> **Passage given**:
The Jungle is the place where people suffered and dreamed. In this moving production, we meet the hopeful and resilient residents of 'The Jungle' - situated just across the Channel and right on our doorstep. The play tells stories of loss, fear, community and hope, of the Calais camp's creation and of its eventual destruction. This is a very heartbreaking and touching story, and one which I am confident will provoke an emotional response from all of those that watch it. The struggles that the characters within the play have to deal with are utterly horrendous, and I am sure the various tales of suffering would have been more than enough to make all audience members grateful for all that they have in their lives. Whilst it is one thing to acknowledge the difficulties faced by the characters in this play though, it is particularly important to point out that almost all of The Jungle has been based on real life encounters; the horrific struggles and suffering depicted in the play are all issues that certain individuals have actually lived through. We as audience members cannot pretend this is fiction, because all of it has genuinely happened. It's therefore rather eye-opening, showing the audience that the migrant crisis is an issue that needs to be dealt with more effectively and quickly.

It is somewhat rare for me to speak of the direction of a piece of theatre, however I feel that this production deserves to be an exception to the norm. The Jungle is performed in-the-round, meaning that this must be a fairly difficult piece to stage, however co-directors Stephen Daldry and Justin Martin have done wonders with this production. I commend both Daldry and Martin for their superlative staging!

The cast of The Jungle are incredible; there can be no other word to describe them. The pain, suffering, passion and raw emotion displayed by each performer was quite phenomenal. This show's cast had quite a rare quality to them; they were all equally talented. There are many productions for which I am able to choose stand-out cast members, but that is exceedingly difficult in this instance. There are no weak links whatsoever, and each cast member shines in their own right. Additionally, it is rather interesting to see a number of refugees starring in the play. For a certain number of the actors, they are not simply telling a fictitious story of refugees travelling to the United Kingdom: this is their own life story.

> **Listed entries**:
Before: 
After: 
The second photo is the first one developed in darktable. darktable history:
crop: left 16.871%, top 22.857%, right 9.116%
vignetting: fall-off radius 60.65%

...

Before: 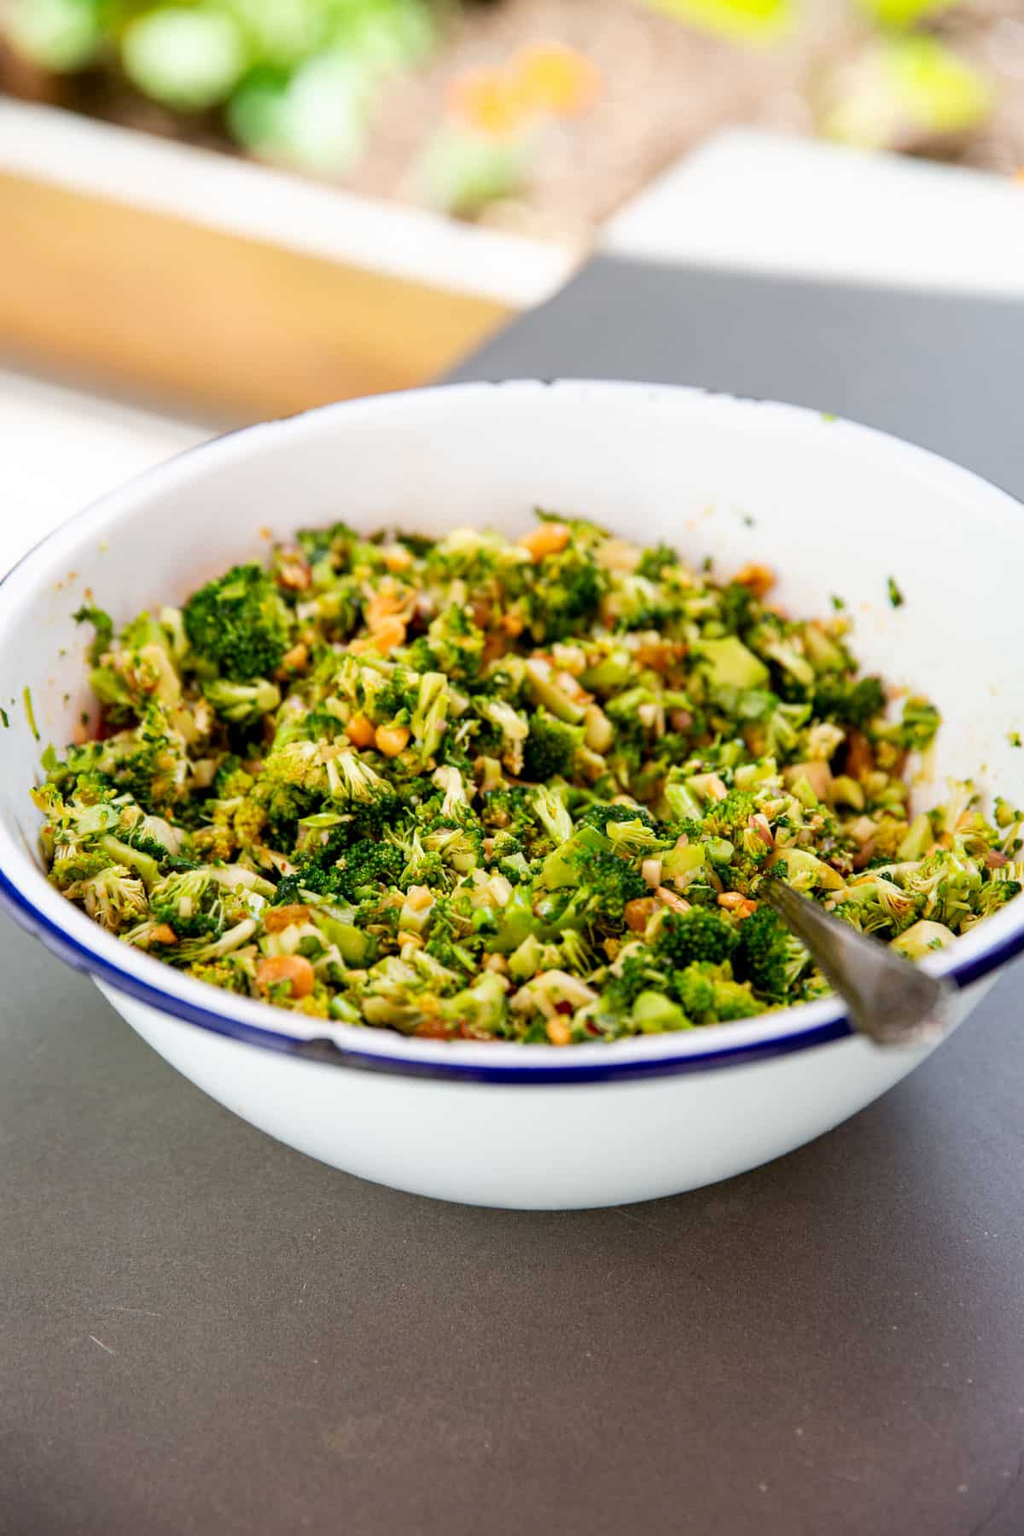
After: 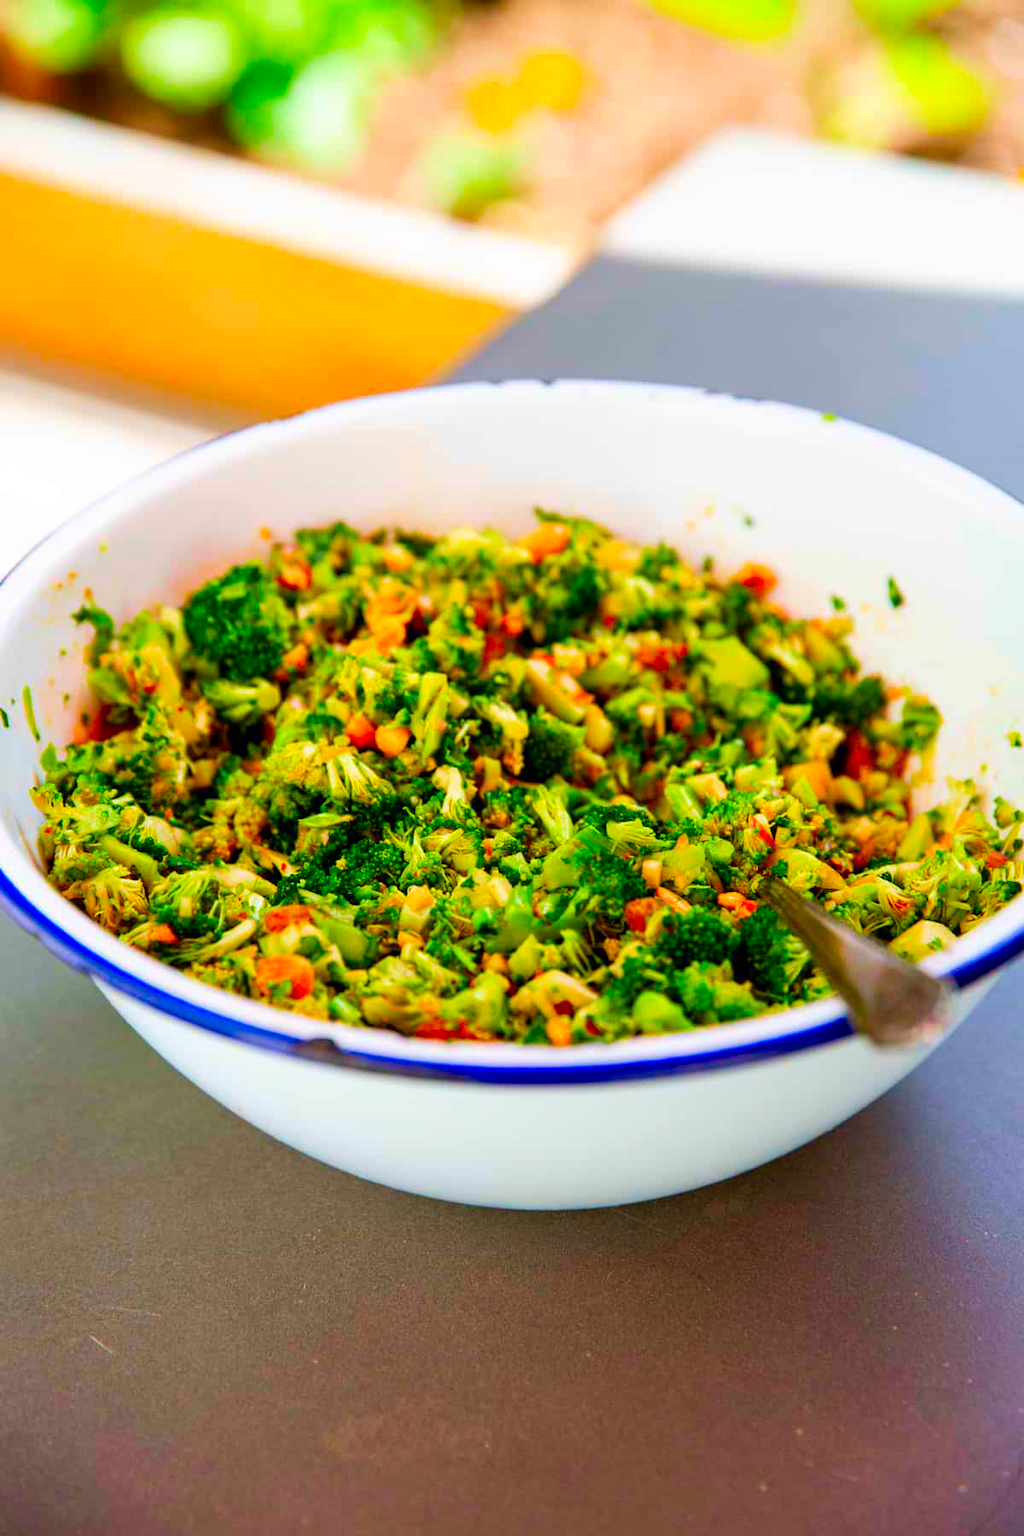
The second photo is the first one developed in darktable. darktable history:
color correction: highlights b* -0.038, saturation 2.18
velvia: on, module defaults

> **Tasks and exercises**:
**a.** In the review of The Jungle, reproduce word for word the passage from "It is somewhat" up to and including "their superlative staging!".
**b.** Render this sentence from the review of The Jungle in German: "I commend both Daldry and Martin for their superlative staging!"
**c.** Condense the paragraph of the review of The Jungle beginning "The cast of The Jungle are incredible" into a bulleted list of its main points.

> **List of solutions**:
**a.**
It is somewhat rare for me to speak of the direction of a piece of theatre, however I feel that this production deserves to be an exception to the norm. The Jungle is performed in-the-round, meaning that this must be a fairly difficult piece to stage, however co-directors Stephen Daldry and Justin Martin have done wonders with this production. I commend both Daldry and Martin for their superlative staging!

**b.** Ich lobe sowohl Daldry als auch Martin für ihre hervorragende Inszenierung!

**c.**
- The cast is described as incredible.
- Each performer displayed phenomenal pain, suffering, passion and raw emotion.
- All cast members were equally talented, so picking stand-out performers is exceedingly difficult.
- There are no weak links, and each cast member shines in their own right.
- A number of refugees star in the play, and for some actors the story is their own life story.